Leave the pictures out and quote only the lines from the one with "[195,112,381,124] Comments field" down to the end of the listing below.

#### [Supplied data]
>>>

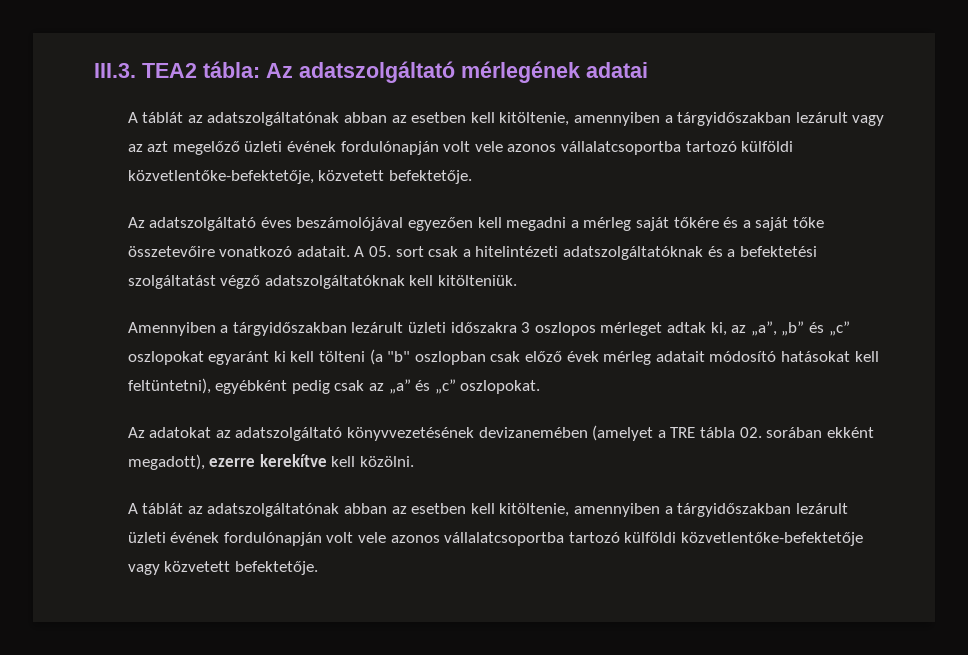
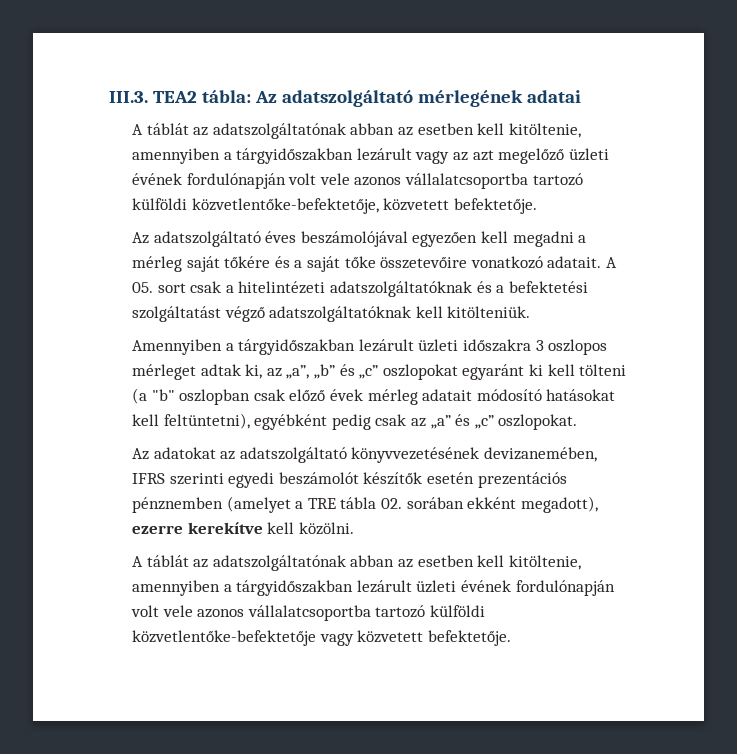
[478,427,588,438] devizanemében -> [484,447,598,462] [132,472,567,488] [132,497,224,513] devizanemében, IFRS szerinti egyedi beszámolót készítők esetén prezentációs pénznemben

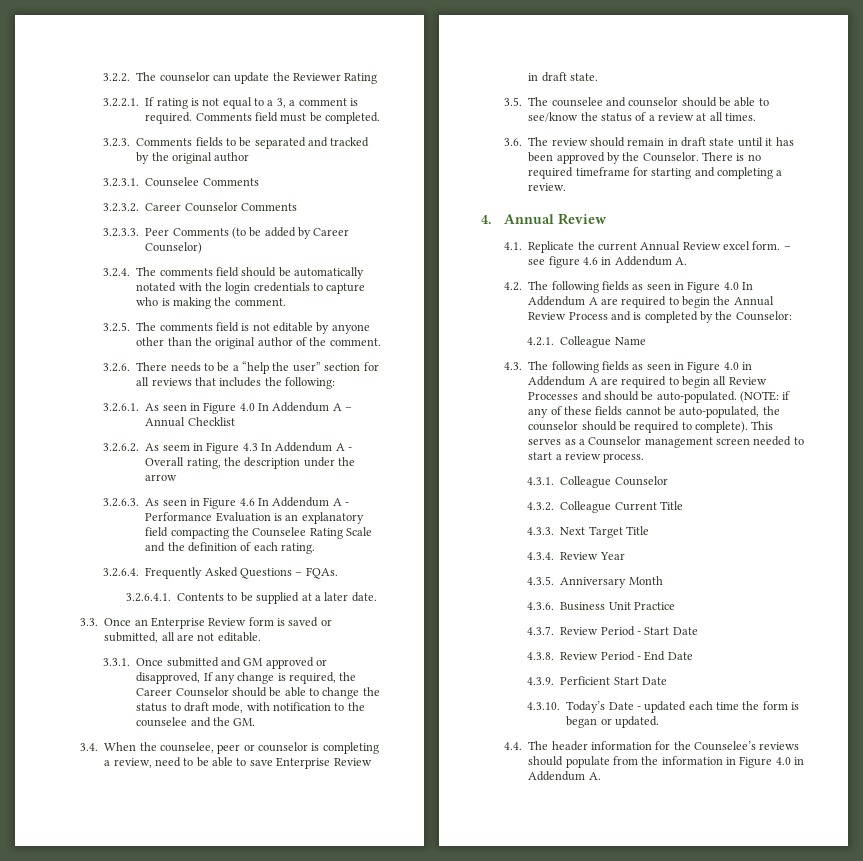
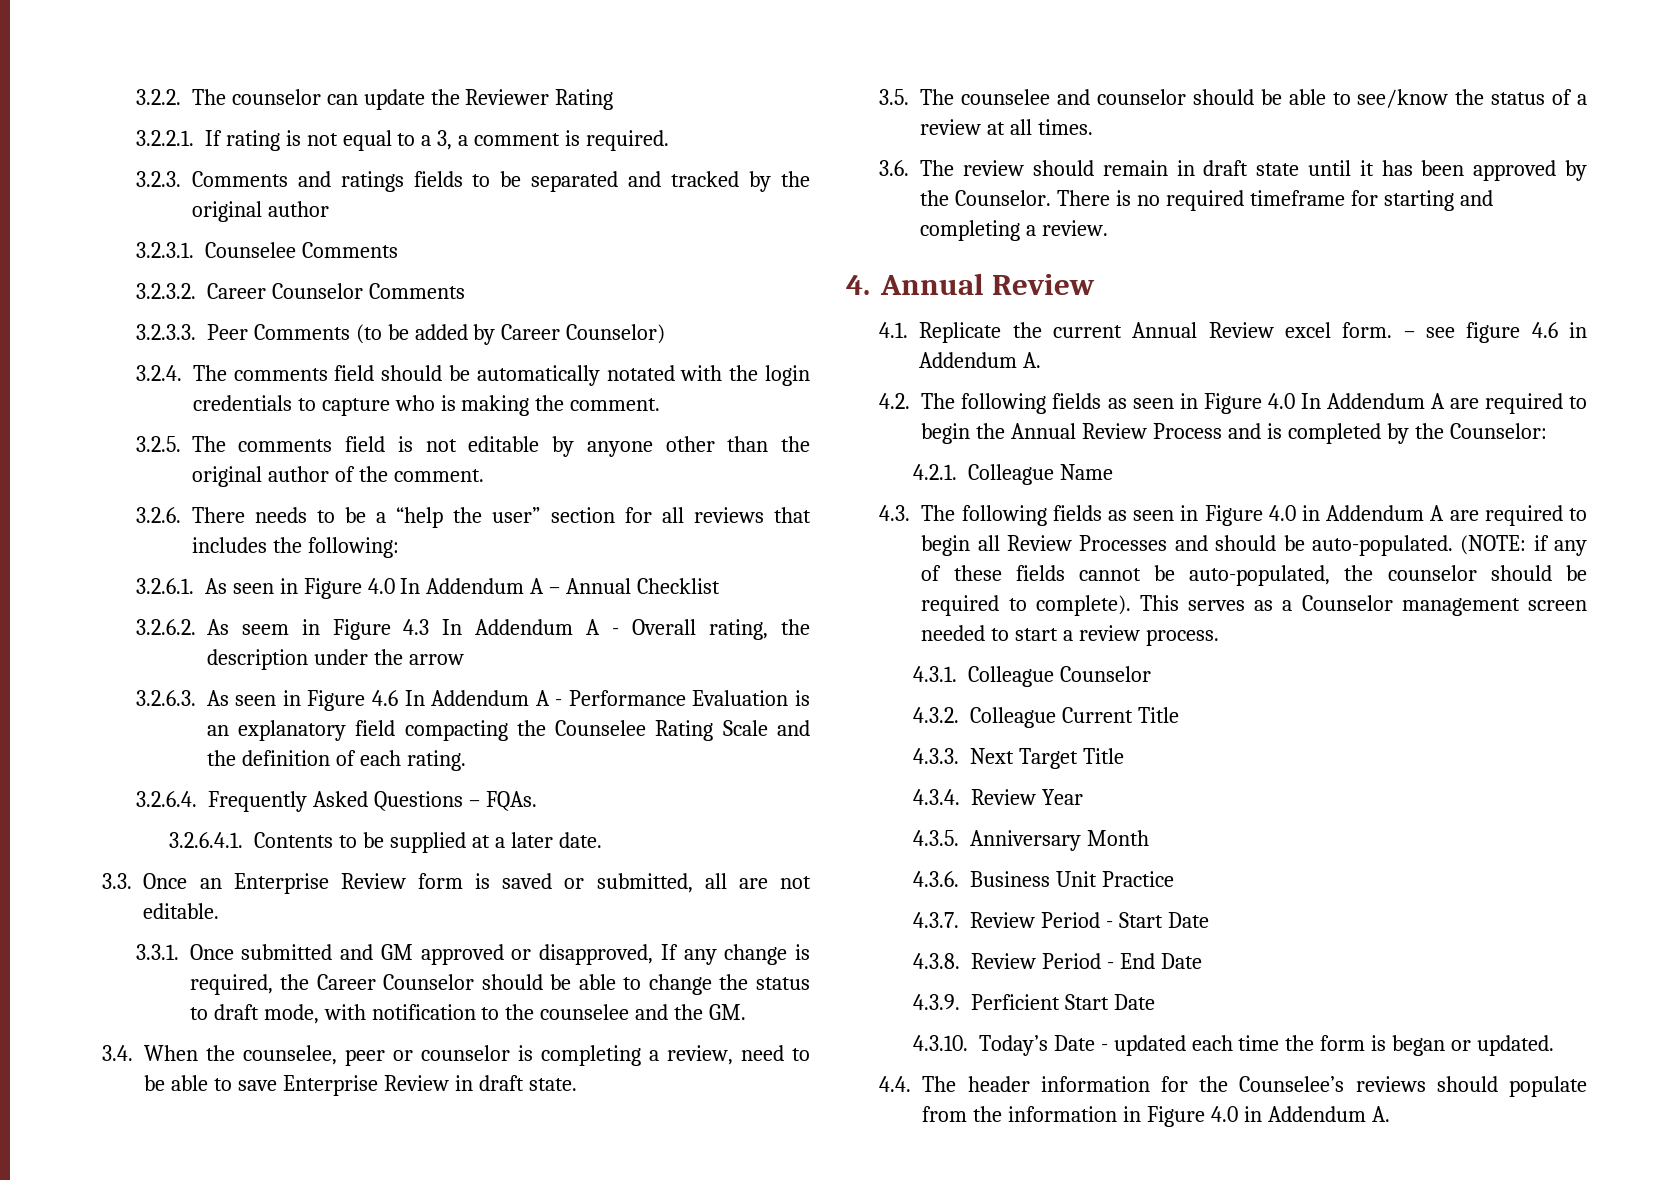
[195,112,381,124] Comments field must be completed. -> (670, 140) none
(193, 142) none -> [297,171,404,192] and ratings

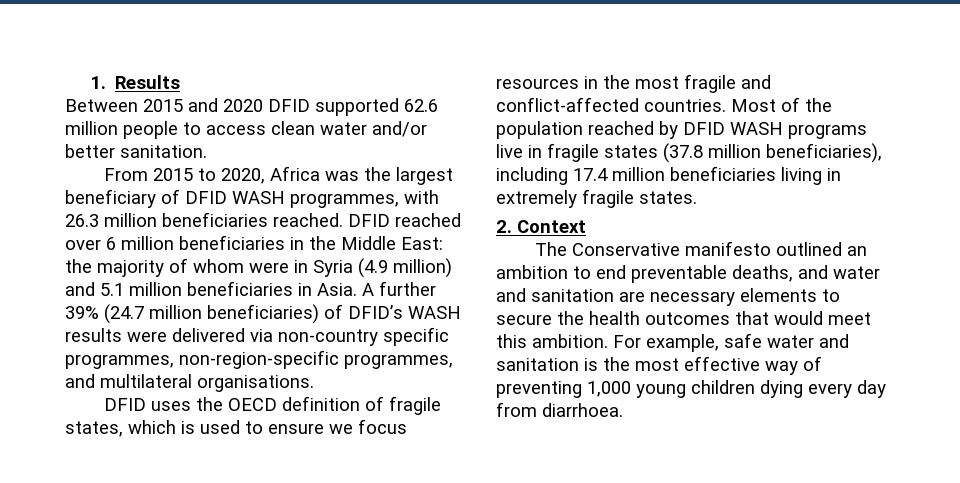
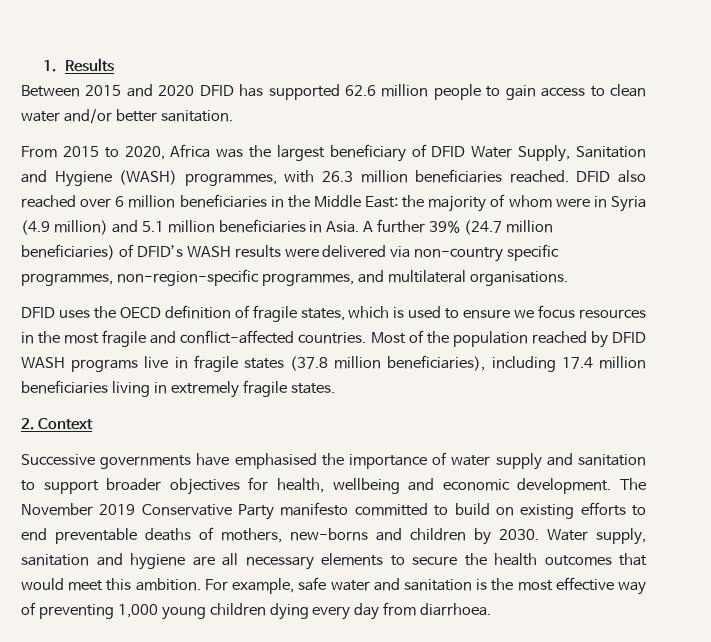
(310, 105) none -> [239,84,264,97] has
[206,125,266,135] access -> [505,85,605,100] gain access to
[232,191,285,204] WASH -> [471,145,646,162] [21,170,178,187] Water Supply, Sanitation and Hygiene (WASH)
(390, 220) none -> [618,170,647,183] also
[534,241,867,256] [496,265,880,283] [496,288,645,302] The Conservative manifesto outlined an ambition to end preventable deaths, and water and sanitation are -> [21,452,646,470] [21,477,647,495] [21,502,646,520] [21,527,646,545] [21,553,238,570] Successive governments have emphasised the importance of water supply and sanitation to support broader objectives for health, wellbeing and economic development. The November 2019 Conservative Party manifesto committed to build on existing efforts to end preventable deaths of mothers, new-borns and children by 2030. Water supply, sanitation and hygiene are all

<<<

#### [Exercise solution]
[195,112,381,124] Comments field must be completed. -> (670, 140) none
(193, 142) none -> [297,171,404,192] and ratings

(310, 105) none -> [239,84,264,97] has
[206,125,266,135] access -> [505,85,605,100] gain access to
[232,191,285,204] WASH -> [471,145,646,162] [21,170,178,187] Water Supply, Sanitation and Hygiene (WASH)
(390, 220) none -> [618,170,647,183] also
[534,241,867,256] [496,265,880,283] [496,288,645,302] The Conservative manifesto outlined an ambition to end preventable deaths, and water and sanitation are -> [21,452,646,470] [21,477,647,495] [21,502,646,520] [21,527,646,545] [21,553,238,570] Successive governments have emphasised the importance of water supply and sanitation to support broader objectives for health, wellbeing and economic development. The November 2019 Conservative Party manifesto committed to build on existing efforts to end preventable deaths of mothers, new-borns and children by 2030. Water supply, sanitation and hygiene are all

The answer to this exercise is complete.